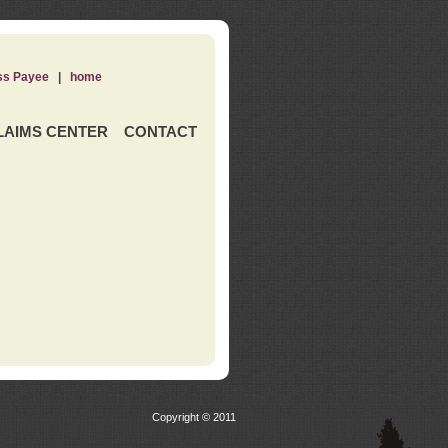
ss Payee
|
home
LAIMS CENTER
CONTACT
Copyright © 2011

......

### Aim of the task
Copy out every entry exactly as written, but not the pictures.

### Task result
ss Payee
|
home
LAIMS CENTER
CONTACT
Copyright © 2011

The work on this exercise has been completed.